As mentioned in the previous post, depictions of the population density of major U.S. cities tend to under-emphasize the significance of New York City. New York is clearly the most densely inhabited major city in the United States, with 29,303 people per mi sq (in 2020), a figure that far overshadows that of second-place San Francisco (18,631). San Francisco, moreover, makes a poor comparison, as its total population is more than an order of magnitude less than that of New York (808,437 vs. 8,335,897 in 2022).
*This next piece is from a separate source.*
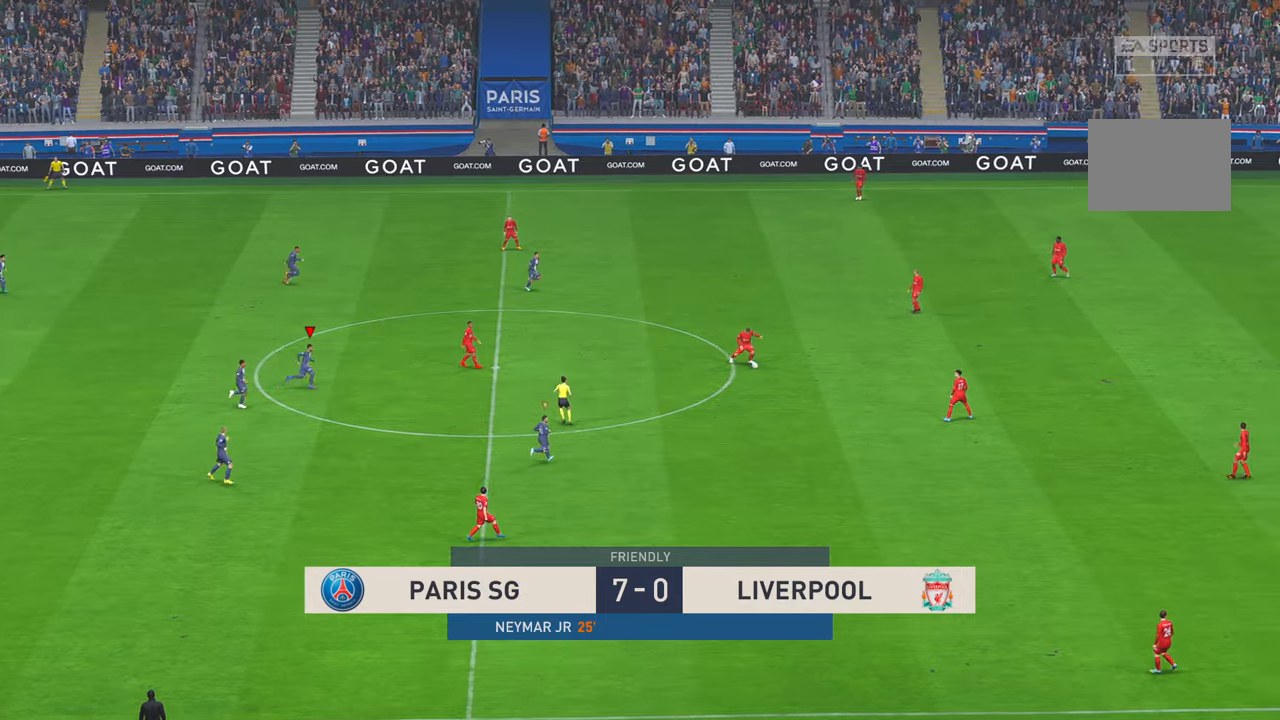
{"dt_ms": 500, "buttons": ["L1", "R2"], "left_stick": "right", "right_stick": "center", "events": [[17, "START", "up"], [317, "L1", "down"]]}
The population concentration found in the core areas of New York City is also masked by the relatively low density of some of its outlying areas, particularly of Staten Island. With a population of 8,618 per mi sq (in 2020), Staten Island is comparable in this regard to Los Angeles (8,304.22 per mi sq). In contrast, Brooklyn – which would be the country’s second most populous city if the boroughs of New York had never amalgamated – had a population density of 39,438 per mi sq in 2020, a far higher figure than that of San Francisco. But it is Manhattan that really stands out. Its 1,694,251 residents (2020) are crowded into a mere 22.83 square miles, giving it a density of 74,781 people per sq mi. A century earlier, Manhattan had been even more densely populated. When its population peaked at 2,331,542 in 1910, its density exceeded 100,000 people per mi sq, a figure that makes San Francisco seem sparsely settled in comparison.
In short, when it comes to both urban population size and density in the United States, New York City is in a league of its own, with no real competition. To illustrate this situation, I have redrafted two of the maps that were used to illustrate the previous GeoCurrents post. In the new versions (below), New York is broken down into its five constituent boroughs. A new density scheme was required as well, as four of New York’s five boroughs monopolize the top three categories in the new 2022 map. As the redrafted 1950 map shows, Queens and especially Staten Island were much less densely inhabited than the other boroughs at the time. This map highlights the significance of Brooklyn, the Bronx, and especially Manhattan as the country’s most densely populated urban places in the mid-twentieth century.
But even this redrafted map does not adequately capture the elevated population densities found in the greater New York City region. As the table of the most densely populated incorporated cities in the United States (posted below) reveals, New York City itself ranks in only the sixth position. The four cities with the highest density are all in Hudson County, New Jersey, immediately to the west of Manhattan. The largest city in Hudson County – Jersey City – is not on this list. But if cities that cover very small areas (below five square miles) are excluded, Jersey City ranks in the second position. Yonkers, which is immediately north of the Bronx, also makes this list of the most densely populated sizable U.S. cities. To reflect this concentration of dense urbanism in the New York metro area, I have edited the map once more, this time including Hudson County and Yonkers.
One more GeoCurrents post will examine population density in American cities. After that, this blog will turn to the recent elections in New Zealand and Poland before returning to the historical development of the urban system of the United States.